WEEK ONE Discussion Thread: Pages 3-94 [Spoiler-Free]

I finally got through to page 94. I fear this may be buried, but here goes:

Turns out this book is all about drugs! I'm a big Pynchon fan and see some overlaps here, but there was a lovely moment in my early Pynchon days where I realized "oh, this book isn't scary, it's funny! Looney Tunes kind of funny!" I'm coming away from my first hundred pages of IJ with a similar feeling of pleasant surprise. It's very silly and the dryness it occasionally will drag us through is charmingly clinical, esp. w/r/t those moments that read to me like dr. shorthand.

Some thoughts:

1: The acronyms like O.N.A.N. and the subsidized years will eventually be cleared up, right? Have I missed something? At this point I feel like I'm more interested in hearing that "the year of the depend adult undergarment" is something as navigable as "1989" than I am interested in learning what it actually means to have that new nomenclature. There are clearly multiple timelines going on and some footing will be a big help.

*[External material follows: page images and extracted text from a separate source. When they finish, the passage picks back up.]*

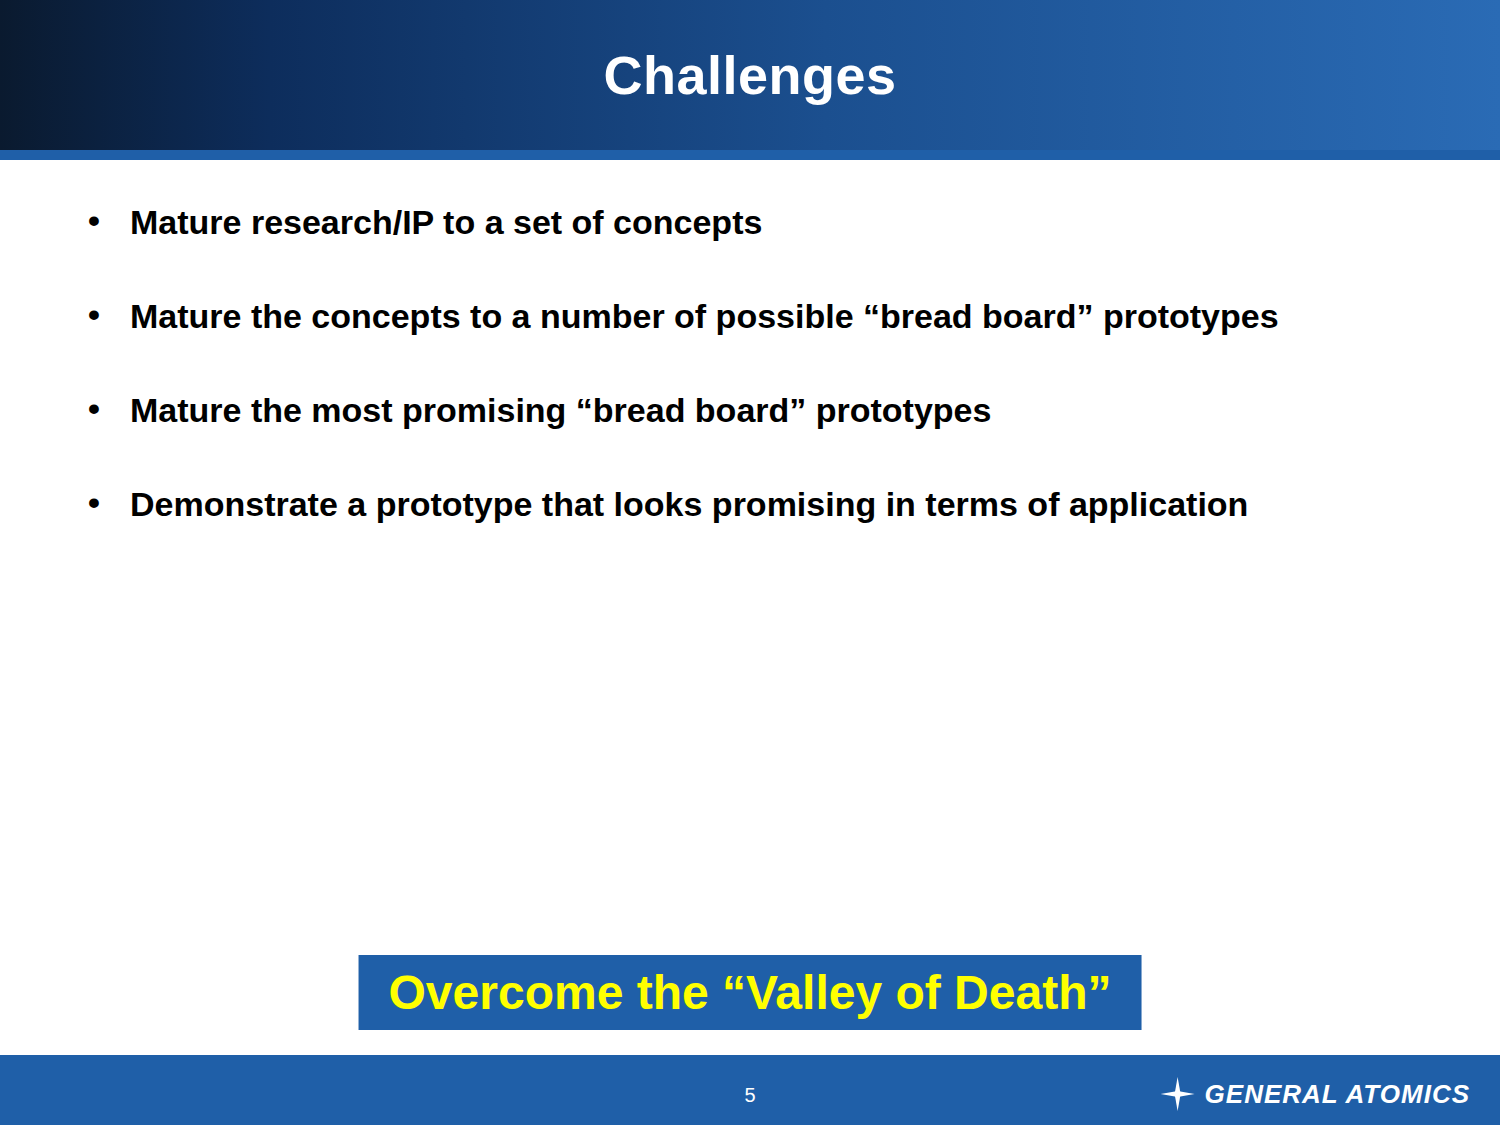Challenges
Mature research/IP to a set of concepts
Mature the concepts to a number of possible “bread board” prototypes
Mature the most promising “bread board” prototypes
Demonstrate a prototype that looks promising in terms of application
Overcome the “Valley of Death”
5
GENERAL ATOMICS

1a: Some terrorism plot is a-brewing but I have no idea what's going on. Similar to the above: were there clues I missed or will those details emerge?

2: Fascinated to hear both the big pot-smoker from the beginning and the suicide-watch girl Katherine talking about how their focus is not drugs but stopping drugs. Like, the pressure to put something to rest can bloom into an obsessed overdoing of that thing. Reading this in a ridiculously lengthy 1,000 page book is particularly intriguing on a meta/reflective level: DFW's 1,000 pages is about as confidently essential as Erdedy's 1/5-kilo of weed. I kind of get it: if you're going to write a novel and finish it, why wouldn't you put everything into it?

3: Central line, to me, of these first 100 pages, is buried in a footnote (#34): Georg Cantor's "1905-ish Diagonal Proof", which demonstrates that "there can be an infinite of things between any two things no matter how close together those things are." I mean, wow: I want to connect all these dots -- I think we, as readers, of big system-novels like IJ, expect threads to cross over but this proof kind of says that in order to do so, you'll need to pass through an infinitude of possibilities.

4: Spotted the titular line of "Infinite Jest" in a footnote of James O. Incandenza's film history. What to make of that? Curious he tried to make the picture three times.